【写真】モンゴルロケも敢行、大草原の中馬を駆る役所広司、二宮和也ら【5点】
「今回の日曜劇場『VIVANT』には一部過激な制裁シーンがありますので視聴にはご注意ください」
『VIVANT』第6話は、こんなテロップで幕を開ける。え、何ですかこれ。いきなり動悸が止まらないんですけど。
テロ組織テントの決算報告会議。どうやらこの組織は世界各国で誤送金工作を実施しているらしく、その総利益は5億9780万ドルに及ぶ。だが幹部の一人が金塊を現金化する際に、相場の差額で得た利益を着服していたことが発覚。怒りに震えるノゴーン・ベキ(役所広司)は、裏切り者を日本刀でバッサリと斬り捨てる。

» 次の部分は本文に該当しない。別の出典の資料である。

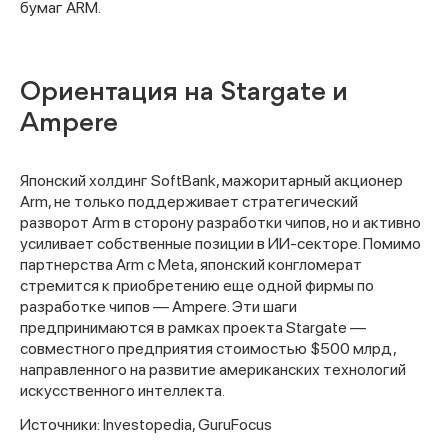
бумаг ARM.
Ориентация на Stargate и
Ampere
Японский холдинг SoftBank, мажоритарный акционер
Arm, не только поддерживает стратегический
разворот Arm в сторону разработки чипов, но и активно
усиливает собственные позиции в ИИ-секторе. Помимо
партнерства Arm с Meta, японский конгломерат
Спасибо за заявку
стремится к приобретению еще одной фирмы по
разработке чипов — Ampere. Эти шаги
предпринимаются в рамках проекта Stargate —
совместного предприятия стоимостью $500 млрд,
направленного на развитие американских технологий
искусственного интеллекта.
Наши консультанты свяжутся с
Источники: Investopedia, GuruFocus
вами в ближайшее время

この<制裁>の瞬間はシルエットで描かれ、血飛沫も上がらない。個人的には、「一部過激な制裁シーン」と警告するほど過激とも思えなかった。むしろ初っ端からテロップを流すことで、観客の不安を煽る効果を狙っているのではないかとさえ思えた。トゥーマッチなコテコテ演出がこのドラマの魅力だが、第6話も期待を裏切らないスタートだ。
そして今回は、天才ハッカー太田(飯沼愛)がその天才ぶりを発揮。
それにしても、最初は誤送金事件の被疑者の一人でしかないと思われていた太田が、ここまで物語に大きく関与するキャラクターとは思わなかった。たった数時間のうちに乃木と黒須(松坂桃李)との間にバディ関係も築いていることだし、今後も別班のサポート・メンバーとして活躍する場面が見られそうだ。

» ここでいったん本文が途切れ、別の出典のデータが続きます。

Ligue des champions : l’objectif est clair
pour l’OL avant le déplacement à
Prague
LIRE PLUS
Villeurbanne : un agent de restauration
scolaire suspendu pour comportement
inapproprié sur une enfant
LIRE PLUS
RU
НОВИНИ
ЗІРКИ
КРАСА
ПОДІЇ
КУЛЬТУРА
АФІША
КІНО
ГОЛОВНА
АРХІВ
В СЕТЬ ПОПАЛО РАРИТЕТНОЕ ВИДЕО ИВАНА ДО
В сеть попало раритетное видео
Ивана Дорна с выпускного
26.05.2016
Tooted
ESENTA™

ジャミーンの手術も無事成功に終わり、薫(二階堂ふみ)との仲も急接近。「どうしてくれるんですか。乃木さんのこと、もっと知りたくなっちゃったじゃないですか」とド直球な告白。二人の関係性の変化が、これからのドラマの鍵になりそうだ。
だが今回のエピソードで明かされたのは、乃木が“愛という感情が分からない人間”であること。幼い頃に両親と生き別れ、親の愛を知らないまま記憶障害になってしまった彼は、人を人たらしめる最も重要な感情が抜け落ちている。その愛という不確かな存在を知るために、彼は大金を注ぎ込んで手術費用をまかない、ジャミーンの手を握って必死にその生還を願う。
「僕は、あなたとジャミーンが一緒にいる姿を見るだけで、すごく温かい気持ちになれるんです。薫さんを見ていると、母親を思い出すんです」
薫とジャミーンの二人に、乃木は自分自身と母親の姿を重ね合わせていた。そして彼は実の父親であるベキとも会って話をしたいと、別人格のFに訴える。父に会って愛を確かめたい乃木と、テロ組織のリーダーは抹殺すべきだと語るF。二つの人格は完全に対立する。

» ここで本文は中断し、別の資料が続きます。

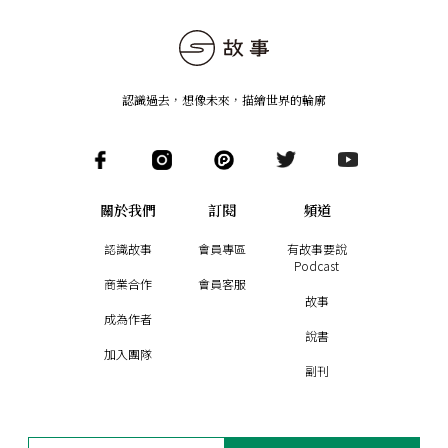
認識過去，想像未來
，
描繪世界的輪廓
關於我們
訂閱
頻道
認識故事
會員專區
有故事要說
Podcast
商業合作
會員客服
故事
成為作者
說書
加入團隊
副刊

薫という仮の<母親>と結ばれ、自らの手で<父親>を殺す物語になるのだとしたら、それはもう完全にギリシア神話におけるオイディプースの物語だ。そうと知らずに母親と結ばれ、父親を葬ったオイディプースは、エディプス・コンプレックスの語源でもある。
となると別人格のFとは、オイディプースの物語へと導こうとするFATHER(父親)の頭文字なのだろうか。乃木の中に、父親と息子が共存しているのだろうか。『VIVANT』はここにきて、ギリシア神話的な輪郭を帯び始めてきた。